23 thoughts on “Tuesday: Hili dialogue

      1. The Cramps’ Twist And Shout is also brilliant. It’s one of those song titles which seems to inspire multiple excellent songs by different artists. See also Come Together..

  1. Gus and Hili are looking sharp today. Grania takes me back all the way to my youth, 50s & 60s. Leads to that question, why is it wasted on the young?

  2. Waking to the Beatles and Hili is a pleasure. What a kick! Virgin of Guadalupe indeed!

    It’s now 1:25 AM in Wellington.

  3. The weird thing about that scene from Psycho is that it terrified me as a child, and yet to this day I still haven’t seen Psycho. My dad, considerate parent that he was, described in delighted detail the scene with the skeleton mother in the rocking chair, and just from his words he managed to implant an image in my head that’s frightened me ever since I heard it. I think this was when I was seven, the same year he rented the original Alien out for us both and thus established the general subject matter of all my subsequent nightmares.

    1. That mummified mommy scene is pretty hokey by today’s standards in my opinion.

      The true tension and horror of the movie is in the viewer’s growing realisation that Norman Bates is not just sexually repressed with severe mommy issues, but also certifiably insane.


      1. I learned long ago, when showering with a woman, to announce one’s presence in advance from a safe distance, rather than to enter suddenly and by surprise. 🙂

        1. There’s actually a second movie from 1960 with Anthony Perkins in a shower with a woman, the light comedy “Tall Story” (with a very young Jane Fonda) but in that they are both clothed and are trying to see of both of them can fit in such a small shower together.

          Still the scene is a bit weird knowing it came out just a few months before Psycho. The scene is on YouTube, but here I just post a movie poster.

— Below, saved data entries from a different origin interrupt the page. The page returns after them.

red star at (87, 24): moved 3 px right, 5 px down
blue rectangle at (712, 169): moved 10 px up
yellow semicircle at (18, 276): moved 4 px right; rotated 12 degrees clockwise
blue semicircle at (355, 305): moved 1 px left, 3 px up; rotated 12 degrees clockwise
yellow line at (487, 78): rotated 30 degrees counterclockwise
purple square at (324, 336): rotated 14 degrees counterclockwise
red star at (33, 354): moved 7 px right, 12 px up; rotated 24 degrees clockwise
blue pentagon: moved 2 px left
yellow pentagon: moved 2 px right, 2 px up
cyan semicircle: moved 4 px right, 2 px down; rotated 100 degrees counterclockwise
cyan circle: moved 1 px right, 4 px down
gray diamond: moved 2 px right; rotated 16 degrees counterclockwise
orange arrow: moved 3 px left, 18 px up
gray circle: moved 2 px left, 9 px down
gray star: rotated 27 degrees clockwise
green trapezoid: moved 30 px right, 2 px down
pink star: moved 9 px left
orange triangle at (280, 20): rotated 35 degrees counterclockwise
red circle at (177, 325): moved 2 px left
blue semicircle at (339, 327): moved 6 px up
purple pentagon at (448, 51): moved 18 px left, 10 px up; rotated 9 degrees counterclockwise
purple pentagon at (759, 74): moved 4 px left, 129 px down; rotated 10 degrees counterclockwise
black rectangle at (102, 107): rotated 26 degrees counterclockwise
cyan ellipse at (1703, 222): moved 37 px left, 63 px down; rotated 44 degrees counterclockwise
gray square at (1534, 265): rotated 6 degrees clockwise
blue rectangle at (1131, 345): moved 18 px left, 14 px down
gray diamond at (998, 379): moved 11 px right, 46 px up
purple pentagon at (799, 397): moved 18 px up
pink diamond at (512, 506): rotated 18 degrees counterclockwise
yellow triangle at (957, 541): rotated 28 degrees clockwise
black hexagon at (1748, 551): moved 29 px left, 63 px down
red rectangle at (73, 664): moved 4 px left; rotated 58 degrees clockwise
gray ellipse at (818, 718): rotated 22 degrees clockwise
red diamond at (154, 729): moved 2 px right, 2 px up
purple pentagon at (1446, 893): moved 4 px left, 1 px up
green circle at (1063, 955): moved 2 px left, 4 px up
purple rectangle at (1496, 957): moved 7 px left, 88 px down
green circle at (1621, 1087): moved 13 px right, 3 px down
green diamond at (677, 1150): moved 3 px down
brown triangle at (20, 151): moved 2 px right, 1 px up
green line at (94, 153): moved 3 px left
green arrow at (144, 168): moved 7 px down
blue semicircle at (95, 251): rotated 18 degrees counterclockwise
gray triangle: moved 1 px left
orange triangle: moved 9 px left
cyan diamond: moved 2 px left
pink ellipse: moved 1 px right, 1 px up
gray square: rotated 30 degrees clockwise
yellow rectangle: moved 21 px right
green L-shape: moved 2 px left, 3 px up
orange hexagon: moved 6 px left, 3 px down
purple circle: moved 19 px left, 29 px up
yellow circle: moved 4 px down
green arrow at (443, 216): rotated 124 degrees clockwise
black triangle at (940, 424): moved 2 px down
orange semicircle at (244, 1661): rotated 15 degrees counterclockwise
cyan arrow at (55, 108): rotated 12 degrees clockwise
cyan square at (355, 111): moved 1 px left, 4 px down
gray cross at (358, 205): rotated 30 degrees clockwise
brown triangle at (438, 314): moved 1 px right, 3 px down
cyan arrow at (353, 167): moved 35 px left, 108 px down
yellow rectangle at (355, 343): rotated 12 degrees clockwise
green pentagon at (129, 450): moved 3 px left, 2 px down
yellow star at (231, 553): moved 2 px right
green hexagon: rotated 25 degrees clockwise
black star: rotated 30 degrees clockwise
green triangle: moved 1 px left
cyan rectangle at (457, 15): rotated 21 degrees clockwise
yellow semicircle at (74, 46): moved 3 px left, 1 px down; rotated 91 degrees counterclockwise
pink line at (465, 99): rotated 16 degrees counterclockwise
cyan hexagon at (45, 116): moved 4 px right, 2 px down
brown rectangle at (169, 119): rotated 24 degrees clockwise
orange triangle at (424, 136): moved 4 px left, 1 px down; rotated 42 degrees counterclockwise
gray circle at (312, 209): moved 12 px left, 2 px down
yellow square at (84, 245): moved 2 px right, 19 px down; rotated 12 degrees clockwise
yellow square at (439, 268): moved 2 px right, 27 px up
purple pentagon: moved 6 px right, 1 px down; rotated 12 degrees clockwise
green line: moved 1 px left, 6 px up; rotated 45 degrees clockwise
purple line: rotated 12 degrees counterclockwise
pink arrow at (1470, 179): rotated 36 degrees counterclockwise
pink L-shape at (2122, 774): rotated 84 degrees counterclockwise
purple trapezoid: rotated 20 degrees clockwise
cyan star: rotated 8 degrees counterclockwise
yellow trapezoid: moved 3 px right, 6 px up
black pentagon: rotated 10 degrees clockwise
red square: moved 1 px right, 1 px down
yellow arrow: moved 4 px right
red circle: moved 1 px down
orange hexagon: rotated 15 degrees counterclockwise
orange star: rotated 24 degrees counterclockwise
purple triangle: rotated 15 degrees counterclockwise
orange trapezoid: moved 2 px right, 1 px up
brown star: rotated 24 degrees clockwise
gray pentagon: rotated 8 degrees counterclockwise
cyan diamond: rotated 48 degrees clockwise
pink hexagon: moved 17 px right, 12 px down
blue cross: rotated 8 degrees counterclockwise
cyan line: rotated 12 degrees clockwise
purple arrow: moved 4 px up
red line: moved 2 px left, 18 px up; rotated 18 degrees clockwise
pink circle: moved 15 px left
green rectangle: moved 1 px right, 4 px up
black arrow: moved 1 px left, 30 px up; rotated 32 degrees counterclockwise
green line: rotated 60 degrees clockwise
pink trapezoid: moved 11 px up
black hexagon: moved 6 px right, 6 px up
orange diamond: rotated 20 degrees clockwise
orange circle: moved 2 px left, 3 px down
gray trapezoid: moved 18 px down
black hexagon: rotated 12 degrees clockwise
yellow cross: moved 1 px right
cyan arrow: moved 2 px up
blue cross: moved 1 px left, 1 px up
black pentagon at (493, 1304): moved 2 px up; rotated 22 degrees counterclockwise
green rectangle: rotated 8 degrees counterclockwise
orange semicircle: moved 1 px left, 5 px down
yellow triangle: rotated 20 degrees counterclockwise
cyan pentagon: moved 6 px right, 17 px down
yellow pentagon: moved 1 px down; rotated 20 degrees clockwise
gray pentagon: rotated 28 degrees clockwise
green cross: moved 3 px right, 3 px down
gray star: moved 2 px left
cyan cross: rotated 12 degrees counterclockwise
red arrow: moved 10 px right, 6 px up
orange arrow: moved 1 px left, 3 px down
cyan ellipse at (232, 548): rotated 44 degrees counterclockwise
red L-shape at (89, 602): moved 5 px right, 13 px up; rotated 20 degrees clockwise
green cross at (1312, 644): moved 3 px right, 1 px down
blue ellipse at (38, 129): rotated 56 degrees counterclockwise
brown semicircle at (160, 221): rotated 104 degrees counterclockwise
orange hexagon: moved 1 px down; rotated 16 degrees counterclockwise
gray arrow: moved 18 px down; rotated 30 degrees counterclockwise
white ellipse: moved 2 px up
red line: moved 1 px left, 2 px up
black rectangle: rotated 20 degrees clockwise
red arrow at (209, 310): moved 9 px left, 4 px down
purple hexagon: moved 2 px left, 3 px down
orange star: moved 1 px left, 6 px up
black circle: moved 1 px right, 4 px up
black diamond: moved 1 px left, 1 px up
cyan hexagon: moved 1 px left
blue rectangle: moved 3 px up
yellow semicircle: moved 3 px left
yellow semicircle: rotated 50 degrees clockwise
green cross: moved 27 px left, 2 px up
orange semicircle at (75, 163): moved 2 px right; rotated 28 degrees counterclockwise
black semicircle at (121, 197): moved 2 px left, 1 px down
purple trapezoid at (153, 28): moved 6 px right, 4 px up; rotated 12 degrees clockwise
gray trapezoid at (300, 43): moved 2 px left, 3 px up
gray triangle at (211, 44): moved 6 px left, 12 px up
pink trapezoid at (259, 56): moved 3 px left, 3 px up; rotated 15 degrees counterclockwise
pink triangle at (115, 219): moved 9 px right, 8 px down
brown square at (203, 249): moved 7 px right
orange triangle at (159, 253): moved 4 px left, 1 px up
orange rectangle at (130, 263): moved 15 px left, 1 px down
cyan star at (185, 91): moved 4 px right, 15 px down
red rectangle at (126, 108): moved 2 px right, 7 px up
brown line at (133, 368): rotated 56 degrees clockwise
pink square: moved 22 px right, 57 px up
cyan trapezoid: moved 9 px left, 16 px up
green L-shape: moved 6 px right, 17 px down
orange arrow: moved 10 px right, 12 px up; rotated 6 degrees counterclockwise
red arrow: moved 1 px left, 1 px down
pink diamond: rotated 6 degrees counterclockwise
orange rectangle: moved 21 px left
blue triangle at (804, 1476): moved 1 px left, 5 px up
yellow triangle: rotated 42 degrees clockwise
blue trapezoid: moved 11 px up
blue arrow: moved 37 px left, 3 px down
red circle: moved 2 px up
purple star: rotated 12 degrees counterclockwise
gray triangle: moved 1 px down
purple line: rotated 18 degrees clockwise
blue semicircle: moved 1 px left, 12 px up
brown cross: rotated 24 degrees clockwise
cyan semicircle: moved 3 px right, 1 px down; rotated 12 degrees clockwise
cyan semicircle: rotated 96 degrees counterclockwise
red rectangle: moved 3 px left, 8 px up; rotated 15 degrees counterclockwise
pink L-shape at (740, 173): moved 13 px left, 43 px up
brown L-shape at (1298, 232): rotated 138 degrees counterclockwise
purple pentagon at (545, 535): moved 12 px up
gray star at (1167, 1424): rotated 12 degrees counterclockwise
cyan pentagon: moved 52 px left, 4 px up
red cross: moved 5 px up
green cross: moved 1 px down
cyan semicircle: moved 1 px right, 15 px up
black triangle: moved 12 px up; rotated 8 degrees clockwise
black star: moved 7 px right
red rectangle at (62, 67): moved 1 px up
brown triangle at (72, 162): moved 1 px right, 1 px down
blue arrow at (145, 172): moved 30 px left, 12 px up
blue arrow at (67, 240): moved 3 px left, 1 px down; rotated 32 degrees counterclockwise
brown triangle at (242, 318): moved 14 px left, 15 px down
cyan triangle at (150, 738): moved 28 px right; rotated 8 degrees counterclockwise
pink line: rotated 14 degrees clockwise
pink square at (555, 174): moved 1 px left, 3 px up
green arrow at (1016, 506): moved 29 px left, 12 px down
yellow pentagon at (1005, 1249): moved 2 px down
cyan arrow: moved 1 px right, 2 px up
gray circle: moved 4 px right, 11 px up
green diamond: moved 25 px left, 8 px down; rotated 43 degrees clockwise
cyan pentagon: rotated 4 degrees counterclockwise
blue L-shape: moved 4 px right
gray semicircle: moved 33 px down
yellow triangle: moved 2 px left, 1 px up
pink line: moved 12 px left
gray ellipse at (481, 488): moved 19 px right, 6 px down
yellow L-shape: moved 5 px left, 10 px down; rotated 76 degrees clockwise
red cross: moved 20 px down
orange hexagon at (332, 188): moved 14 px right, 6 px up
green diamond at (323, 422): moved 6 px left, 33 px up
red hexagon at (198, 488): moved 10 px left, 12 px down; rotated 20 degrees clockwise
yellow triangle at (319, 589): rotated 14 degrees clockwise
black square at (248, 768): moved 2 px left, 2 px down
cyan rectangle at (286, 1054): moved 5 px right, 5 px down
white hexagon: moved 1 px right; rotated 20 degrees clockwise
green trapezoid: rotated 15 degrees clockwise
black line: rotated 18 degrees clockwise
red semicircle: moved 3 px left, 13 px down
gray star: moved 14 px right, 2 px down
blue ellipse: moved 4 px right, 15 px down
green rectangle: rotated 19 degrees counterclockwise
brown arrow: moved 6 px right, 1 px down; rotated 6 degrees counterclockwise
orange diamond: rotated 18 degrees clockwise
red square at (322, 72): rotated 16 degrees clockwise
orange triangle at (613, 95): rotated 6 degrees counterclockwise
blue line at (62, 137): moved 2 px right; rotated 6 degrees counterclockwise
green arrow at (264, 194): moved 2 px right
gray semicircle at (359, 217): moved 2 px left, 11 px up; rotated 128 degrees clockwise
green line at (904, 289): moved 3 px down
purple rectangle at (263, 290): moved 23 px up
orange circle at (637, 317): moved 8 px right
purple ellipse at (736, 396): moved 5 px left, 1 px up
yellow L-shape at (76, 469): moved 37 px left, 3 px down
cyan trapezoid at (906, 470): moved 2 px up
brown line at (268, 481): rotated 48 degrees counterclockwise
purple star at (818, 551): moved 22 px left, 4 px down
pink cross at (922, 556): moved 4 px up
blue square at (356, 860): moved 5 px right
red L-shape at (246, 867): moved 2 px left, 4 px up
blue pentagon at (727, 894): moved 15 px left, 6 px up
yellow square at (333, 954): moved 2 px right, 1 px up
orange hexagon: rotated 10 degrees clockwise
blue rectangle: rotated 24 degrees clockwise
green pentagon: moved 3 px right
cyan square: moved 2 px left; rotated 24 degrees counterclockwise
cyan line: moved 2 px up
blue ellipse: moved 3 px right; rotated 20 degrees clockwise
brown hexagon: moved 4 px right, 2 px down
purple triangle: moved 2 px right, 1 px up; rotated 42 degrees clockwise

          1. Yeah, Tall Story was a “late show” staple when I was a kid. I’ve seen it several times, though not in recent decades. 🙂

            Perkins played a psycho of a different sort in another sports flick, Fear Strikes Out — the biopic of Jimmy Piersall, one of baseball’s great flakes, famous for having once run the bases backwards.

      2. All my knowledge of Psycho comes from pop-culture references, like Principal Seymour Skinner repeatedly referring to ‘mother’, and staring out the classroom window at the house on the hill.
        I really should get around to watching it.
        Inevitably, they did a TV show spin-off a few years ago, Bates Hotel. I don’t know if it’s still going.

  4. Since the matter of fright causing people’s hair to stand on end (piloerection) has been brought up, I want to know if this is is actually possible? I’m highly skeptical, but willing to be convinced, and await a convincing explanation. Sure, some animals’ hair (such as cats) will stand up when they’re frightened or angry, but we’re not cats. Though I frequently read reports that the hair on the back of someone’s neck or head stood up out of fear, I take it to be figurative. I’ve never experienced anything like that. . Static electricity and goose bumps will cause the hairs on my arms to rise but that’s not due to fear, but only the hair on my arms, and I’ve never gotten goose bumps out of fear or some other emotional response, but only when I’ve been cold, and I’ve never felt like the hair at the back of my neck or on my head is going to rise. Maybe this phenomenon is one of those things on the order of people who can wiggle their ears — some can and some can’t and there’s a genetic explanation.

      1. Thanks for this link, Grania. I’m reading it now. And it’s the full study, not an abstract. I’m sure to learn a lot about the matter. Also, a number of citations and sidebar articles sound tantalizing.

  5. The closest thing to the Beatles “coup occupying the top five positions on the Billboard Hot 100” is that in 1968(or 67?) all five nominations for the Hugo award for best science-fiction drama were Star Trek episodes.